Task item
Your copy of the data below must be exact and must leave out all pictures.

Records for processing
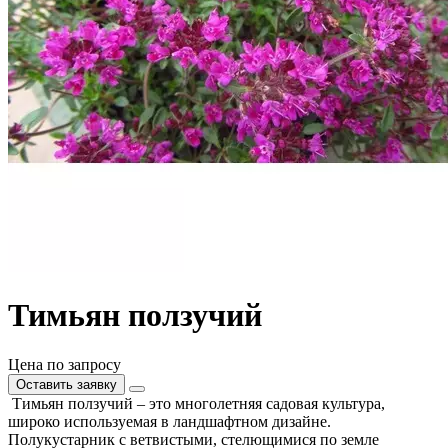
Тимьян ползучий
Цена по запросу
Оставить заявку
Тимьян ползучий – это многолетняя садовая культура,
широко используемая в ландшафтном дизайне.
Полукустарник с ветвистыми, стелющимися по земле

Task solution
Тимьян ползучий
Цена по запросу
Оставить заявку
Тимьян ползучий – это многолетняя садовая культура,
широко используемая в ландшафтном дизайне.
Полукустарник с ветвистыми, стелющимися по земле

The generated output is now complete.